→ WORK TO COMPLETE
• 1. Return everything in the figure legends on Alport mice from "Figure four" down to "mean ± SEM.".
• 2. Answer these questions using the figure legends on Alport mice:
(a) Which staining method detected calcium phosphate deposits in the aortic adventitia?
(b) How many Alport vehicle-treated mice supplied renal homogenates for the klotho analysis?
(c) At what age were the mice when serum BUN was measured?

[[ DOCUMENT PASSAGE, beginning ]]

Vascular calcification in Alport mice and aortic ActRIIA signaling. A, Deposits of calcium phosphate (black patches) were detected by micro-CT in the aortic adventitia and media adjacent to the adventitia of Alport mice. B, Deposits of calcium phosphate were detected by von Kossa staining in the aortic adventitia and media adjacent to the adventitia of Alport mice (scale bar 20µm). C, Aortic calcium levels in the groups of mice. Alport mice had significantly elevated aortic Ca levels, which were reduced by RAP-011 treatment. D, Analysis of ActRIIA signaling in aortic homogenates. Westerns of aortic homogenates from 3 WT, 3 Alport vehicle-treated, and 3 Alport RAP-011 treated mice. E, quantitation of the Westerns in D. Activin A and p-Smad2 levels were increased in homogenates from Alport vehicle-treated mice, and they were reduced in homogenates from Alport RAP-011 treated mice. SM22α (Transgelin) and SMA (smooth muscle actin) were increased in the homogenates from the Alport vehicle-treated mice aortas. SMA was decreased in the homogenates from the Alport RAP-011 treated mice aortas compared to vehicle-treated Alport mice. Runx2 and osterix (Osx) were induced in the aortic homogenates from the Alport vehicle-treated mice and reduced by RAP-011 treatment. n = 6 for each group in E.

Figure three

Cardiac weights in the groups of mice. Cardiac hypertrophy developed in the Alport vehicle-treated mice, and this was prevented in the Alport mice treated with RAP-011.

Figure four

Western analysis of renal klotho. A, Klotho levels in renal homogenates from 6 wild-type mice, 5 Alport vehicle-treated mice, and 6 Alport RAP-011 treated mice. B, quantitation of the klotho levels in A. Data are reported as mean ± SEM.

Figure five

Kidney function in Alport mice. A, Inulin clearances in 150 day old groups of mice. The 150 do Alport vehicle-treated mice had significantly reduced GFR compared to WT littermates. RAP-011 had better preserved GFR than the vehicle-treated mice. B, Serum BUN in 200 day old groups of mice. The BUN of 200 do Alport mice were consistent with severe CKD and GFR ≤ 10–15% of WT. RAP-011 treatment decreased the BUN at 200 do. C, Urine albumin-to-creatinine ratios in the groups of mice. Consistent with delayed progression of the RAP-011 treated Alport mice compared to vehicle-treated Alport, the UACR was not different between the two groups of mice. The “n” for the groups in A-C were as follows: WT = 6, Alport vehicle = 7, and Alport RAP-011 = 7; p<0.05.

[[ DOCUMENT PASSAGE, end ]]
[[ DATASET EXCERPTS, beginning ]]

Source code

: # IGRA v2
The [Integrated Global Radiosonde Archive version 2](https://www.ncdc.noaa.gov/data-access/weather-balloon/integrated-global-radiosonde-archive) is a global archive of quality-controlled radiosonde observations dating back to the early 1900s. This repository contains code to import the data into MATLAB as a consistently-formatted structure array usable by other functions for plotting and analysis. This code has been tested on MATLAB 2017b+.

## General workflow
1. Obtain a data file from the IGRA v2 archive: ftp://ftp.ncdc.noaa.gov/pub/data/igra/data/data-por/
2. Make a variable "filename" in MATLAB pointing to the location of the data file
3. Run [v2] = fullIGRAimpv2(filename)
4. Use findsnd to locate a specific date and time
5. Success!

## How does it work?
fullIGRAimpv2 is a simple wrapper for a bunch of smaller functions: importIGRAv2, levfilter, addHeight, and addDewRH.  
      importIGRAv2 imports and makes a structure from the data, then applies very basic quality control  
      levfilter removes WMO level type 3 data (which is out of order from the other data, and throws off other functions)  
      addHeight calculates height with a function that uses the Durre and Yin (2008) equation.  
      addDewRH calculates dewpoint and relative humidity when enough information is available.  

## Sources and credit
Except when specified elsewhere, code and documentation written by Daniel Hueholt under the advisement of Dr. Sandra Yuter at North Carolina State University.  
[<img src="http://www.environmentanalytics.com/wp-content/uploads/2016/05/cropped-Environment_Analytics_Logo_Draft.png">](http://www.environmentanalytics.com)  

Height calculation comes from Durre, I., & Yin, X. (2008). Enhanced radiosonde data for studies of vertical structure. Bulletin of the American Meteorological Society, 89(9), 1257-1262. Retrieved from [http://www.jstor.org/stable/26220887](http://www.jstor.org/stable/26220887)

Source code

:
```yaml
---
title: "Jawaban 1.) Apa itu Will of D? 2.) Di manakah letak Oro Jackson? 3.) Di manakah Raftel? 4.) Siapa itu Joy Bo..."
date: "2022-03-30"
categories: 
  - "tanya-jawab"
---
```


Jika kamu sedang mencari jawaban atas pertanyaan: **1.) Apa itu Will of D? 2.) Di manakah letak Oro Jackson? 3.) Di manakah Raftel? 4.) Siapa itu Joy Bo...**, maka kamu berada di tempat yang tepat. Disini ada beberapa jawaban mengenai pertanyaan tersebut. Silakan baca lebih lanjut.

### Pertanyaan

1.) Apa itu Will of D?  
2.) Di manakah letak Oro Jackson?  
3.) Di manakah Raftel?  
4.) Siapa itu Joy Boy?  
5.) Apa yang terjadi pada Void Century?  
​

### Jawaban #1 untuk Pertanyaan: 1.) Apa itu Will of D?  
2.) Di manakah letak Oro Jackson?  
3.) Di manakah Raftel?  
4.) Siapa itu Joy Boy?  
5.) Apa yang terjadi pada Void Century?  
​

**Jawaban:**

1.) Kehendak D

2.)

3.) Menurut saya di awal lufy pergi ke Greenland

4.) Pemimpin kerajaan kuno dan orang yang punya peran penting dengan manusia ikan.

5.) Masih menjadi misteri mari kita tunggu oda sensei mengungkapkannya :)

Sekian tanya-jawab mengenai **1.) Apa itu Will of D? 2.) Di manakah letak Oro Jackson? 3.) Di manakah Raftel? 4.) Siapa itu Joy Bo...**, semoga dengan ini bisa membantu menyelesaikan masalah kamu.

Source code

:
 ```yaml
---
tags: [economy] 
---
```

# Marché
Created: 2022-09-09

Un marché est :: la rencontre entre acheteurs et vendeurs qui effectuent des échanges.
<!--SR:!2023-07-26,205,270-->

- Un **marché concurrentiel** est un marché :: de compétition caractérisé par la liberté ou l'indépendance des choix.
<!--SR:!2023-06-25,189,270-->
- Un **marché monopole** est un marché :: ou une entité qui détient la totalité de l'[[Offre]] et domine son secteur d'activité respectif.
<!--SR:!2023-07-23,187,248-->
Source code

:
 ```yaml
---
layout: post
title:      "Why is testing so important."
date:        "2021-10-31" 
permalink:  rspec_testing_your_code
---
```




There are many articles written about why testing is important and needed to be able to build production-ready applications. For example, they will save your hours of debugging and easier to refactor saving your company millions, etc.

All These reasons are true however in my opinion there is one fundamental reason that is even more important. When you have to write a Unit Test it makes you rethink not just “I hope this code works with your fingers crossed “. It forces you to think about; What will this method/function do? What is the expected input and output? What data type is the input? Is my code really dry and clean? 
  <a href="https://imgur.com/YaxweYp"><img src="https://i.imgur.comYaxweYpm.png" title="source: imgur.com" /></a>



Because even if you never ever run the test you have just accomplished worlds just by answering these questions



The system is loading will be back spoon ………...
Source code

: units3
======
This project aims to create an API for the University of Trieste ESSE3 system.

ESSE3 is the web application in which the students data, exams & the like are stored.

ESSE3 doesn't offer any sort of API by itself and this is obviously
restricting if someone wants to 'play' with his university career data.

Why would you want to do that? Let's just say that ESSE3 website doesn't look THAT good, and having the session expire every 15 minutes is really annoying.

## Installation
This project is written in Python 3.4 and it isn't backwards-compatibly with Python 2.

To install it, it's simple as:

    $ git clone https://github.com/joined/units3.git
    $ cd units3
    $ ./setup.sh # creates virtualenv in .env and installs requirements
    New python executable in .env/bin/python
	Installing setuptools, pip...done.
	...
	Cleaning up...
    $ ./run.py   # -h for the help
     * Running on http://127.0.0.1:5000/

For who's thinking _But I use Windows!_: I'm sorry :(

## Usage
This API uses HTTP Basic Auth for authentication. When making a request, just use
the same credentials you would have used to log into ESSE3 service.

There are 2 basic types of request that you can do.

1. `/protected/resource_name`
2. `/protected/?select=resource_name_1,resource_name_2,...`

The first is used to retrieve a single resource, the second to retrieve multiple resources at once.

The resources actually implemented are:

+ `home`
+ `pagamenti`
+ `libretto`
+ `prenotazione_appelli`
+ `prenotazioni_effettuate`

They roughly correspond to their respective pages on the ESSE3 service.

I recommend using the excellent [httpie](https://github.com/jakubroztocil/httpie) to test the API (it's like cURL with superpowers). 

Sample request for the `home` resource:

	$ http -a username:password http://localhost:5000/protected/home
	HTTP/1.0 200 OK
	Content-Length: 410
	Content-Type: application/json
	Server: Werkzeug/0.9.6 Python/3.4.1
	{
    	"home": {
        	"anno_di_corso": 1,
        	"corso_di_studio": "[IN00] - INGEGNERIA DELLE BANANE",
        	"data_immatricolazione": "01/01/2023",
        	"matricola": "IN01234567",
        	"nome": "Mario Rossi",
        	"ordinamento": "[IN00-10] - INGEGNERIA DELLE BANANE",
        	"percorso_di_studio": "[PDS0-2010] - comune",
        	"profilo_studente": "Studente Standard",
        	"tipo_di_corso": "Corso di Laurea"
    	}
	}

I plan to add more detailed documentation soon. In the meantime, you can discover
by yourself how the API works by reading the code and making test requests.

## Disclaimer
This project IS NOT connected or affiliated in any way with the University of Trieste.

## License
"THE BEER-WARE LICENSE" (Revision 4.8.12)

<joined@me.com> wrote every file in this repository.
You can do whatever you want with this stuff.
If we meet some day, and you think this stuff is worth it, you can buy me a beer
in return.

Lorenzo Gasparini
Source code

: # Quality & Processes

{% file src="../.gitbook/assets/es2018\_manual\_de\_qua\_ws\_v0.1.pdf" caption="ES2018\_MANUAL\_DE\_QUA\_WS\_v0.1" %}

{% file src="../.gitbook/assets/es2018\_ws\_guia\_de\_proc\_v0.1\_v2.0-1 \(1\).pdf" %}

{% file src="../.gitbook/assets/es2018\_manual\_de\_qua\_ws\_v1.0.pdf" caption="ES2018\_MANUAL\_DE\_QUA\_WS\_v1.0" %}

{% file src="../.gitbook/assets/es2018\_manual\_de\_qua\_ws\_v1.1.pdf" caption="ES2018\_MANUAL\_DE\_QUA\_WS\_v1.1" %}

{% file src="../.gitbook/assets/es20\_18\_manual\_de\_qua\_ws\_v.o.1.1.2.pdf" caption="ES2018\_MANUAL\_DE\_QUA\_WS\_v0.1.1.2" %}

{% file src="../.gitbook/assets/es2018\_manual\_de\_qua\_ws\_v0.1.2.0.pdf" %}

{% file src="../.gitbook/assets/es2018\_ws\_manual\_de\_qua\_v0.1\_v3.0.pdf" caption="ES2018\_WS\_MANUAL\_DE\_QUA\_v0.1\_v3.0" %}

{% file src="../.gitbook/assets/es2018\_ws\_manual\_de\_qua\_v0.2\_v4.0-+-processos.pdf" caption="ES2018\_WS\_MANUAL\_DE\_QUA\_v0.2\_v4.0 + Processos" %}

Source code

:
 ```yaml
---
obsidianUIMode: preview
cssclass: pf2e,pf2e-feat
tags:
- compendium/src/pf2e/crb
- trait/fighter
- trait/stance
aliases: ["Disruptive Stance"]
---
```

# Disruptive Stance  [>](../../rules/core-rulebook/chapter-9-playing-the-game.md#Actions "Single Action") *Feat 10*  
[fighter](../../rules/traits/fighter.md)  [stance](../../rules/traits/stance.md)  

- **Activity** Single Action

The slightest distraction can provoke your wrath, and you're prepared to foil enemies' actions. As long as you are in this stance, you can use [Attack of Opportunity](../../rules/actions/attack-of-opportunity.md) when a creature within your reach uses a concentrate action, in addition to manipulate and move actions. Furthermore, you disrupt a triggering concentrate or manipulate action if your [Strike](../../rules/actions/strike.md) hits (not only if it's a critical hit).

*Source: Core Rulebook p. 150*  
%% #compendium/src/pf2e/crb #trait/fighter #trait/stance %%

[[ DATASET EXCERPTS, end ]]

→ SOLVED TASKS
• 1.
Figure four

Western analysis of renal klotho. A, Klotho levels in renal homogenates from 6 wild-type mice, 5 Alport vehicle-treated mice, and 6 Alport RAP-011 treated mice. B, quantitation of the klotho levels in A. Data are reported as mean ± SEM.

• 2.
(a) Von Kossa staining
(b) 5
(c) 200 days old